Thursday, December 10, 2009

Fecal Contamination

"Animals raised for food produce 130 times as much excrement as the entire U.S. population." This amount of fecal matter, which is roughly 89,000 pounds per second, can have severe affects on people and the environment. The problem with this waste is that the pollution strength of raw manure is 160 greater than that of raw municipal sewage. Since their are no regulations on what farms or factories need to do with their waste, the concentrated feces is being left in huge lagoons to rot or sprayed over crop fields. Both of these "disposal" methods are just leeway for parasites, bacteria, and chemicals to land in water runoff. If humans live near such farms, it is not uncommon for them to become very sick from the pollution. A statement put out by he Senate Agricultural Committee offered this warning: "It's untreated and unsanitary, bubbling with chemicals and diseased...It goes onto the soil and into the water that many people will, ultimately, bathe in and wash their clothes with and drink.

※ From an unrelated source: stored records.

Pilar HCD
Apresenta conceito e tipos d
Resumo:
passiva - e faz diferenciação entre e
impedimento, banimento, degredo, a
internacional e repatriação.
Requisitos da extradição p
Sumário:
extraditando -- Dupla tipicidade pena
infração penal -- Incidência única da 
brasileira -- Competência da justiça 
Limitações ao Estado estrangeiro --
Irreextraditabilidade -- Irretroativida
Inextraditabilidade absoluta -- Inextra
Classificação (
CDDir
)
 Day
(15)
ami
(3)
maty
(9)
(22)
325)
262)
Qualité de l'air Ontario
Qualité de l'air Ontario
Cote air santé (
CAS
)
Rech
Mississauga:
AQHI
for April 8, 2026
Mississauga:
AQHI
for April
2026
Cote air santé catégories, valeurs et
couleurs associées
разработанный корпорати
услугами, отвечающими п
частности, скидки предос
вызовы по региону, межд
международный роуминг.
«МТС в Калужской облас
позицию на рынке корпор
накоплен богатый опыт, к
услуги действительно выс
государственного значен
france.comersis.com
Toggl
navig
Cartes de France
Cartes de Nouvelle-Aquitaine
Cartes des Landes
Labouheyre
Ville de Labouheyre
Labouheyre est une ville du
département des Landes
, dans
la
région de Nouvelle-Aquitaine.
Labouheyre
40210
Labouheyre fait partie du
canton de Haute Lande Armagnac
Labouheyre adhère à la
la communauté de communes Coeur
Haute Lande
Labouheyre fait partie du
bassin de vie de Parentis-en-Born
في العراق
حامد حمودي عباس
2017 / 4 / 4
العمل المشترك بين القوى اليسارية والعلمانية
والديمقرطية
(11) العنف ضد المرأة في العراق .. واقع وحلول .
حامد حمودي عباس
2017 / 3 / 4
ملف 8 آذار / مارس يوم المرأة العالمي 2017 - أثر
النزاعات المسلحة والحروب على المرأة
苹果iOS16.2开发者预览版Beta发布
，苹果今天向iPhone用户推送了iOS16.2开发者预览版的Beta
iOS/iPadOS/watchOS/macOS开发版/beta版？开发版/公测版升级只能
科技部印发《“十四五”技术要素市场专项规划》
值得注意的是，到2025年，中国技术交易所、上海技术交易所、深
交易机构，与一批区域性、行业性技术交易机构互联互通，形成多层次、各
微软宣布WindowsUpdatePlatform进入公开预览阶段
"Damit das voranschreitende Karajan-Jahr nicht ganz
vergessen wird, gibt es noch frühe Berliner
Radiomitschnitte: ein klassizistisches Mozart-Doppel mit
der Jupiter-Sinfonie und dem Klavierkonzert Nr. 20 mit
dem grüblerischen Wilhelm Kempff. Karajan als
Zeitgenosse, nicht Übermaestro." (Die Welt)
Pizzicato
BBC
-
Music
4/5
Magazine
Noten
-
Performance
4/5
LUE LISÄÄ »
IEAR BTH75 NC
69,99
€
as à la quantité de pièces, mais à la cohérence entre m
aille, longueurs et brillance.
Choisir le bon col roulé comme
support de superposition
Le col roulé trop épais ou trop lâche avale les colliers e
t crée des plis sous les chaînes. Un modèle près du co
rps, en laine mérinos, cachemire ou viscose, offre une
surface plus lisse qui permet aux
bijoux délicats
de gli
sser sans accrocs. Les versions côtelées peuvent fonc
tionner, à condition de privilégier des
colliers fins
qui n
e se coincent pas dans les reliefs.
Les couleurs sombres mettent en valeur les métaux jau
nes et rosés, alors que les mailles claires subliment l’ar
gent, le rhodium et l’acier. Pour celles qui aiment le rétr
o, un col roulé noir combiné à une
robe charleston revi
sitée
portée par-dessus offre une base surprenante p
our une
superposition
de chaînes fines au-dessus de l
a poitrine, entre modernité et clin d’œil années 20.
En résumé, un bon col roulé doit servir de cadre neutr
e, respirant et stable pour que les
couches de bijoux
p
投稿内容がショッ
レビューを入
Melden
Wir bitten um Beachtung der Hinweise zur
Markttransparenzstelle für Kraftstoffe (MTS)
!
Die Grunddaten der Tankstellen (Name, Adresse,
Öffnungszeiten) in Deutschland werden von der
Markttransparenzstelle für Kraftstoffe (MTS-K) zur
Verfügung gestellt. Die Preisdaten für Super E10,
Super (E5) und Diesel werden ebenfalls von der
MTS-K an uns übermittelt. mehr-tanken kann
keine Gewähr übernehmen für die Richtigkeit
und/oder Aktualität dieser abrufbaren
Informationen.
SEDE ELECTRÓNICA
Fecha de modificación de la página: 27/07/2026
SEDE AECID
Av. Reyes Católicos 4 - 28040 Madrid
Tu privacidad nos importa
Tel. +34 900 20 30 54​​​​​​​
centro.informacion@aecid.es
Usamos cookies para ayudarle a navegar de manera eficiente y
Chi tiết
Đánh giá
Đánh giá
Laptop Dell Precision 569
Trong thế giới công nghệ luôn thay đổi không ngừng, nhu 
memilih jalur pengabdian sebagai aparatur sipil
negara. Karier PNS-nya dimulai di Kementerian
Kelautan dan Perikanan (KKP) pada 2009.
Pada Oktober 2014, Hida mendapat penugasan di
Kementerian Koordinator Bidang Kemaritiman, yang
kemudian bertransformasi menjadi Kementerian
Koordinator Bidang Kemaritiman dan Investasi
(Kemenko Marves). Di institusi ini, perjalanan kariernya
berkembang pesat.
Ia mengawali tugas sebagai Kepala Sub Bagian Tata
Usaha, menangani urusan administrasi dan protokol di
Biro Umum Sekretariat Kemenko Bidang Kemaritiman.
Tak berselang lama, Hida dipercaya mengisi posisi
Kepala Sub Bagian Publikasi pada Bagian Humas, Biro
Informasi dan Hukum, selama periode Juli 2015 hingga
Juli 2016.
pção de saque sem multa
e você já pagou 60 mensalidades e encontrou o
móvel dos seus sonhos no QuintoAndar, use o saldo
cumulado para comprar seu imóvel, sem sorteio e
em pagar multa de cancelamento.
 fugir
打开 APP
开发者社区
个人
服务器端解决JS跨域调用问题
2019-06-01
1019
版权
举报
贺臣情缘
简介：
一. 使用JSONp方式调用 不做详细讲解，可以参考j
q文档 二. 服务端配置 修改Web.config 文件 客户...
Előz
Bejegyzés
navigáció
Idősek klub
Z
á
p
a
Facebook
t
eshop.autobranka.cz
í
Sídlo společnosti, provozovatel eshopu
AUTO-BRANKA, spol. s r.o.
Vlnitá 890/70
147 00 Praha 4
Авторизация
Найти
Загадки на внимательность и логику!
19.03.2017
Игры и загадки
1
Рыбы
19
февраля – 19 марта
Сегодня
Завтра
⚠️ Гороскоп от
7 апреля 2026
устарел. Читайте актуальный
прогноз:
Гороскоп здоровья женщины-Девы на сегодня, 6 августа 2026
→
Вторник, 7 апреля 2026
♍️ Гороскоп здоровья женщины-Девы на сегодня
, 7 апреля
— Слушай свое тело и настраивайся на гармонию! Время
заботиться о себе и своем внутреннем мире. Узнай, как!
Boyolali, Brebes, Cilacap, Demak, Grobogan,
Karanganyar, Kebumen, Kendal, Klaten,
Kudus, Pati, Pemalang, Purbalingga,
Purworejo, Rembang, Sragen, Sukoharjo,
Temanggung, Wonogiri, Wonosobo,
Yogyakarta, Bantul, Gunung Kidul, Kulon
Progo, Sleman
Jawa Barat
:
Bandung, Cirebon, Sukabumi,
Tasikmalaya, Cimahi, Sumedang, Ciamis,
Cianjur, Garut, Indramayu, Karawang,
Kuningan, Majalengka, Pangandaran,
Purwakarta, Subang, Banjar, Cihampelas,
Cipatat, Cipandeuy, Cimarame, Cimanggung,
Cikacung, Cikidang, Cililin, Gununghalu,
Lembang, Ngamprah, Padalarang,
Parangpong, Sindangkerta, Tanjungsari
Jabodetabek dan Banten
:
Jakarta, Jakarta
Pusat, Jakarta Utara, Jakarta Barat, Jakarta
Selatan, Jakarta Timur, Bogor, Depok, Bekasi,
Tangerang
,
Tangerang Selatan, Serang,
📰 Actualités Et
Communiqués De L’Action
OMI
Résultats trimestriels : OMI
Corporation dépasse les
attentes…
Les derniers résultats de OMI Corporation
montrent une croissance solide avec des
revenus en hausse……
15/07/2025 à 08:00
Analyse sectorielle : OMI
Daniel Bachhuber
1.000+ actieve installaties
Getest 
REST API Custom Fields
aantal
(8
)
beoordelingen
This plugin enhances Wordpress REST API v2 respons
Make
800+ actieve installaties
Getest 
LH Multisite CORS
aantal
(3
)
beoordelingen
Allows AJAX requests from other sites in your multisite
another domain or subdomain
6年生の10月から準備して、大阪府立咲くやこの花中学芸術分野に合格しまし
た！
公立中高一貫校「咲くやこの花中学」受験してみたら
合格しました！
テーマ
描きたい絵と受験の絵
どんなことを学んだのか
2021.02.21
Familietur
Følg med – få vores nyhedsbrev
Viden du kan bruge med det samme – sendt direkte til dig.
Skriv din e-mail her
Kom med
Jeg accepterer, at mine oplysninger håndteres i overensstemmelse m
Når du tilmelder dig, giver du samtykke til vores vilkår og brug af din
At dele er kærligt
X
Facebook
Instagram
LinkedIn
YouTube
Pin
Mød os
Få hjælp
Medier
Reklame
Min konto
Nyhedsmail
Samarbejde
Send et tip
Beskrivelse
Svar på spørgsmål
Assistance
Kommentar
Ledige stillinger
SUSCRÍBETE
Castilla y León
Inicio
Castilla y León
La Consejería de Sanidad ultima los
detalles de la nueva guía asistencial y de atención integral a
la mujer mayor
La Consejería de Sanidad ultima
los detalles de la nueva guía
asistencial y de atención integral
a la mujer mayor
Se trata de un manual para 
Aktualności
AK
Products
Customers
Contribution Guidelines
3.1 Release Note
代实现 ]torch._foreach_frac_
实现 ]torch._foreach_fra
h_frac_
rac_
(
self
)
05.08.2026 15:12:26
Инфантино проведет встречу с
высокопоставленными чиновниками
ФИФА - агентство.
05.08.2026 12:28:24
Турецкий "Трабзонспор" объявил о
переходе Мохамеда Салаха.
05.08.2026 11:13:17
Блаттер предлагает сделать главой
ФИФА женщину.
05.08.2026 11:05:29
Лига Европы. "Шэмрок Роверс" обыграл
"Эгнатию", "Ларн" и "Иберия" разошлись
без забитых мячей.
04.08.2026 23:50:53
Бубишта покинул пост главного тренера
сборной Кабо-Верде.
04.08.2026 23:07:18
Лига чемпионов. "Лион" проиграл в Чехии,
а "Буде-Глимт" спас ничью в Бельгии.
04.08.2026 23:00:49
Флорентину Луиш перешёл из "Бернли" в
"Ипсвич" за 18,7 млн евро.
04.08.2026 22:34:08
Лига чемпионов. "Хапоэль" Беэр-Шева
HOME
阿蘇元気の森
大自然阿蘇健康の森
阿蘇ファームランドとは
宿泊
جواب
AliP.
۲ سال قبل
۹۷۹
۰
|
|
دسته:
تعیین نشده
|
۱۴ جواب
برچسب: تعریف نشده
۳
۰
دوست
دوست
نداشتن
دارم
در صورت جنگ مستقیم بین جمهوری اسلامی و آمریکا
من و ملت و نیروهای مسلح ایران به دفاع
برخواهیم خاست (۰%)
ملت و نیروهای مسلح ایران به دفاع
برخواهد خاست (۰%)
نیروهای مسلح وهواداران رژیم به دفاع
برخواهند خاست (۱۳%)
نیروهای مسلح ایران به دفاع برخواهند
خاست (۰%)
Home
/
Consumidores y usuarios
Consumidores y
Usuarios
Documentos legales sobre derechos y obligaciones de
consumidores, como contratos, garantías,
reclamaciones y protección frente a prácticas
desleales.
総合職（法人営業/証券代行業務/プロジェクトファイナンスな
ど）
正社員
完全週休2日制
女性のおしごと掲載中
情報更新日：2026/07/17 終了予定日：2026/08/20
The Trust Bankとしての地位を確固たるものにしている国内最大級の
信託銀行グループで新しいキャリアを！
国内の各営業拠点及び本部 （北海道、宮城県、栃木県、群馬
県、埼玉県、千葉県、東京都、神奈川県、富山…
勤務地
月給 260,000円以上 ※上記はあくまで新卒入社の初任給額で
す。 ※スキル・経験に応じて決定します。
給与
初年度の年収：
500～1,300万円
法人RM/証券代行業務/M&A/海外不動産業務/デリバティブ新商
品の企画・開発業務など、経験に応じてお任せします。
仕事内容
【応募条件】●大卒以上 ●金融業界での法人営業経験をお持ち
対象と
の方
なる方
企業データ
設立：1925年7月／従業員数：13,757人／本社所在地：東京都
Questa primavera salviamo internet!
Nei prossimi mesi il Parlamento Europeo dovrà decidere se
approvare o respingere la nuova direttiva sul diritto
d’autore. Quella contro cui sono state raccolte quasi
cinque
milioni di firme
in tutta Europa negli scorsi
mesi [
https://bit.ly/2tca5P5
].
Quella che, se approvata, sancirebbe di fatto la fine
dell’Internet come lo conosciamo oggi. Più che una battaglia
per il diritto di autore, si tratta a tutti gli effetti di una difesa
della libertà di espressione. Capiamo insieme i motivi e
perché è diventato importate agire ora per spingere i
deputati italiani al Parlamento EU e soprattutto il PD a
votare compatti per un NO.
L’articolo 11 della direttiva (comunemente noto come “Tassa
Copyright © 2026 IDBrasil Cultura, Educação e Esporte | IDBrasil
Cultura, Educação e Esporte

It is poisoning rivers and killing fish and making people sick...Catastrophic cases of pollution, sickness, and death are occurring in areas where livestock operations are concentrated...Every place where he animal factories have located, neighbors have complained of falling sick."

Friday, November 13, 2009

Vegetarianism and the environment

Global climate change is effected by several factors. Several of the factors directly have to do with what we eat and they way we get our food. 1/3 of all fossil fuels produced in the United States are used towards animal agriculture. The American Journal of Clinical Nutrition (1), says the production of one calorie of animal protein requires more than ten times the fossil fuel input as a calorie of plant protein. Many agricultural crops farmed in the United States aren't even harvested to feed people, they are used to feed livestock. The average hog eats 500 pounds of grains, soy, and nuts before its time of slaughter, which means hogs in the United States eat tens of millions of pounds each year. With that being said, do you believe that global climate change is truly being greatly effected by they way we eat or do you believe it is other causes that are changing our environment?





Source:
(1) David Pimentel and Marcia Pimentel, “Sustainability of Meat-Based and Plant-Based Diets and the Environment,” American Journal of Clinical Nutrition 78.3 (2003)
The New Scientist,“It’s Better to Green Your Diet Than Your Car,” 17 Dec. 2005.